> _EXERCISE_: Reproduce, without the pictures, the lines of the records from the line containing "Śmigło Biela 36x18 3W Dwułopatowe BY Black" through the line containing "retenus pour participer", both included.

> _THE INPUT_:
--*--

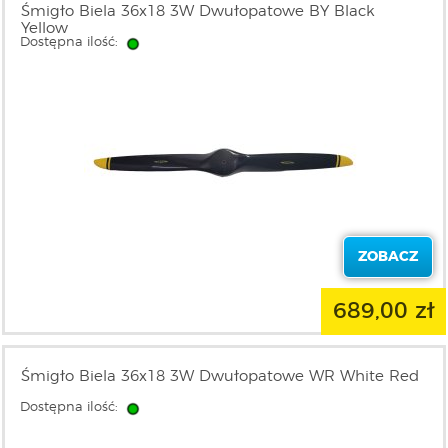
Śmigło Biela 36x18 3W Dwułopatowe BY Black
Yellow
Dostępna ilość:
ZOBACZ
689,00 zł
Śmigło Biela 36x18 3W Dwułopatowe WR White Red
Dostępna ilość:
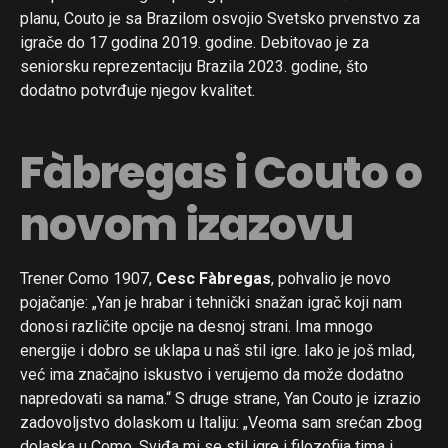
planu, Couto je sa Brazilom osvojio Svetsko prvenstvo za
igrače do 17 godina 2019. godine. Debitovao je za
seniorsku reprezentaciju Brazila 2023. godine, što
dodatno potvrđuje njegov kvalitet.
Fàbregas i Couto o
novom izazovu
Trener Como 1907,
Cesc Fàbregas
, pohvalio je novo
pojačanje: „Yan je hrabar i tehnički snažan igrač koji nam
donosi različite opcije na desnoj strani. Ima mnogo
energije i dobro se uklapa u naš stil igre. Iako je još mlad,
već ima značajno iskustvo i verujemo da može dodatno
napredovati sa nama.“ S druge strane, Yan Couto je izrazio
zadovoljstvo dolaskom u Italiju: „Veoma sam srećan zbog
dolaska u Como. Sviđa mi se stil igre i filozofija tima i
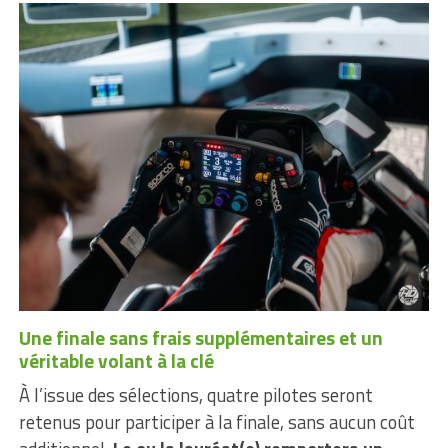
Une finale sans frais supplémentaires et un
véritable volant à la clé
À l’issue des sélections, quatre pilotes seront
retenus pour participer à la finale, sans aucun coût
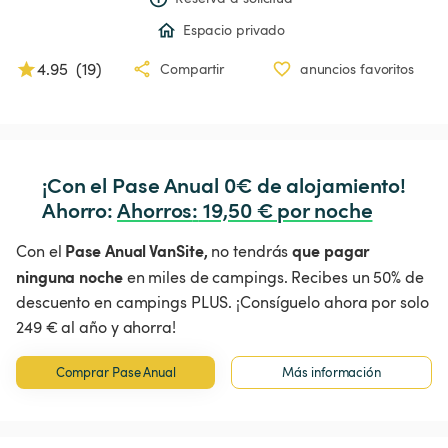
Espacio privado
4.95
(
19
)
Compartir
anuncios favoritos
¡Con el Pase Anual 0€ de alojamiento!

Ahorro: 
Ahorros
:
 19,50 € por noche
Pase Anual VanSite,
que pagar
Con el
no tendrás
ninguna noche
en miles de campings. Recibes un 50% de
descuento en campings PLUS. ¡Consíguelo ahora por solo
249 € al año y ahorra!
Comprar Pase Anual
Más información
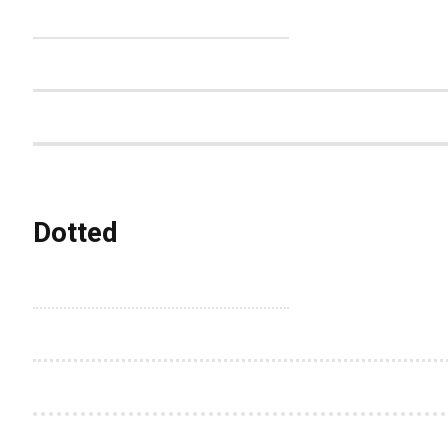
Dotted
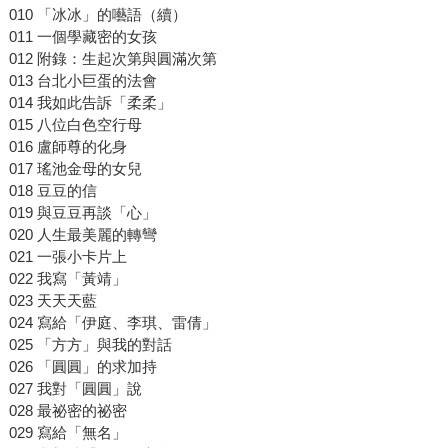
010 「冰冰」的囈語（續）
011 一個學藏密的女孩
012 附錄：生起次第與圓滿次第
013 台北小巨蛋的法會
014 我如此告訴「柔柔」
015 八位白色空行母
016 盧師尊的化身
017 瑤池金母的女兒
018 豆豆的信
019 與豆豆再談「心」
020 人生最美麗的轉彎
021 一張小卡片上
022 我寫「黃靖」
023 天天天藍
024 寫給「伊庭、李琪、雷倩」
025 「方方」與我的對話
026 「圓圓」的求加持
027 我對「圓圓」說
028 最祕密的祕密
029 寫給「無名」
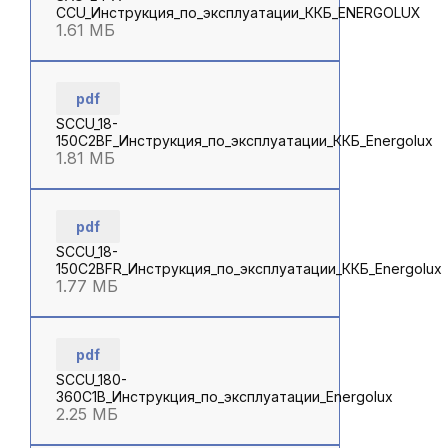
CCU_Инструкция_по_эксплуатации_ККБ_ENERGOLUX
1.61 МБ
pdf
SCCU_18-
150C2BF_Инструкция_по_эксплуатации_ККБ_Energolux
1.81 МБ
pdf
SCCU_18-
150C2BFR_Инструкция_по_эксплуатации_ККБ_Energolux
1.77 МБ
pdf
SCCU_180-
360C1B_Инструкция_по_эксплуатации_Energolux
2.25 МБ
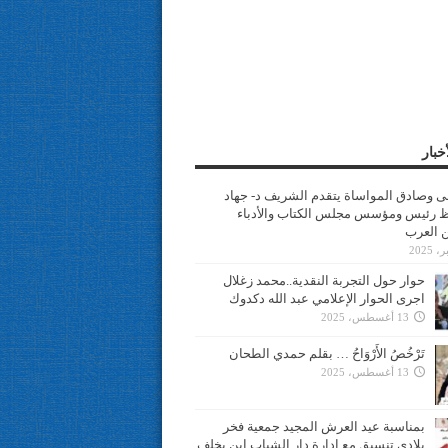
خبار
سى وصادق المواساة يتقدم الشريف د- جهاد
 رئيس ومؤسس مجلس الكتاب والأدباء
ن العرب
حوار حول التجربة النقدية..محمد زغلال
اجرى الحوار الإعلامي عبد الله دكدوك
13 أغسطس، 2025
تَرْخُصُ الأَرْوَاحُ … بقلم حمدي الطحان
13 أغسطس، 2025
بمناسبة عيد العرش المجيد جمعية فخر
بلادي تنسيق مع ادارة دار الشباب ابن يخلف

--*--

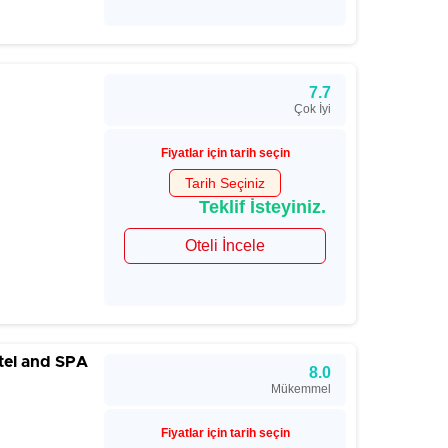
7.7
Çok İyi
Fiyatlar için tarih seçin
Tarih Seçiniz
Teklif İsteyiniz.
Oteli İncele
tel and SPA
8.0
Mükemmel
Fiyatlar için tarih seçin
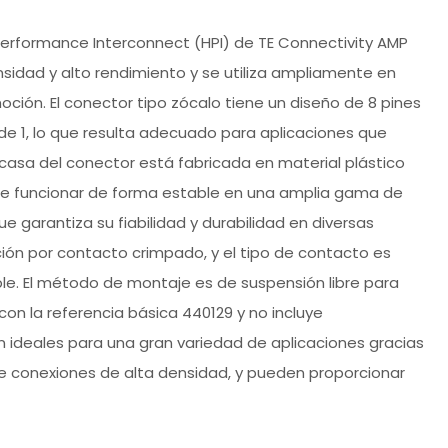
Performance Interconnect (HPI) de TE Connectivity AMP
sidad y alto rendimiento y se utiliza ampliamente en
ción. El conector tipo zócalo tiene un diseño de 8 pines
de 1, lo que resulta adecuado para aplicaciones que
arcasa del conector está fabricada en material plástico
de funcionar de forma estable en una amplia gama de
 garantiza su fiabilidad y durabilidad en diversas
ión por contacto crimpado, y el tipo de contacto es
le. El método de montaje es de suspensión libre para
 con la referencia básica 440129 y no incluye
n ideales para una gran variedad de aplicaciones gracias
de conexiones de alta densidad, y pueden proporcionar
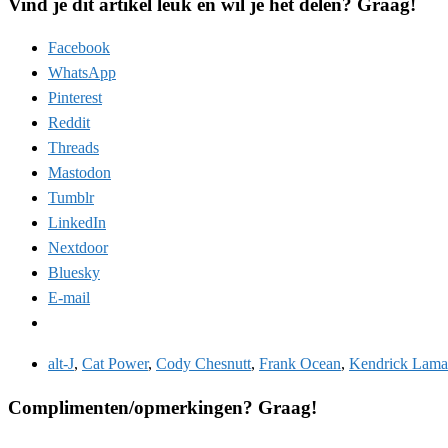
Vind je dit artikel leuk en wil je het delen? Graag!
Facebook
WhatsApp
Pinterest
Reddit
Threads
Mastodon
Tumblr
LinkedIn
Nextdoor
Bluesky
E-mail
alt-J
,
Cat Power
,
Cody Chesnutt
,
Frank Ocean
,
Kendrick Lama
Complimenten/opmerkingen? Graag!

--*--

> _TASK ANSWER_:
Śmigło Biela 36x18 3W Dwułopatowe BY Black
Yellow
Dostępna ilość:
ZOBACZ
689,00 zł
Śmigło Biela 36x18 3W Dwułopatowe WR White Red
Dostępna ilość:
planu, Couto je sa Brazilom osvojio Svetsko prvenstvo za
igrače do 17 godina 2019. godine. Debitovao je za
seniorsku reprezentaciju Brazila 2023. godine, što
dodatno potvrđuje njegov kvalitet.
Fàbregas i Couto o
novom izazovu
Trener Como 1907,
Cesc Fàbregas
, pohvalio je novo
pojačanje: „Yan je hrabar i tehnički snažan igrač koji nam
donosi različite opcije na desnoj strani. Ima mnogo
energije i dobro se uklapa u naš stil igre. Iako je još mlad,
već ima značajno iskustvo i verujemo da može dodatno
napredovati sa nama.“ S druge strane, Yan Couto je izrazio
zadovoljstvo dolaskom u Italiju: „Veoma sam srećan zbog
dolaska u Como. Sviđa mi se stil igre i filozofija tima i
Une finale sans frais supplémentaires et un
véritable volant à la clé
À l’issue des sélections, quatre pilotes seront
retenus pour participer à la finale, sans aucun coût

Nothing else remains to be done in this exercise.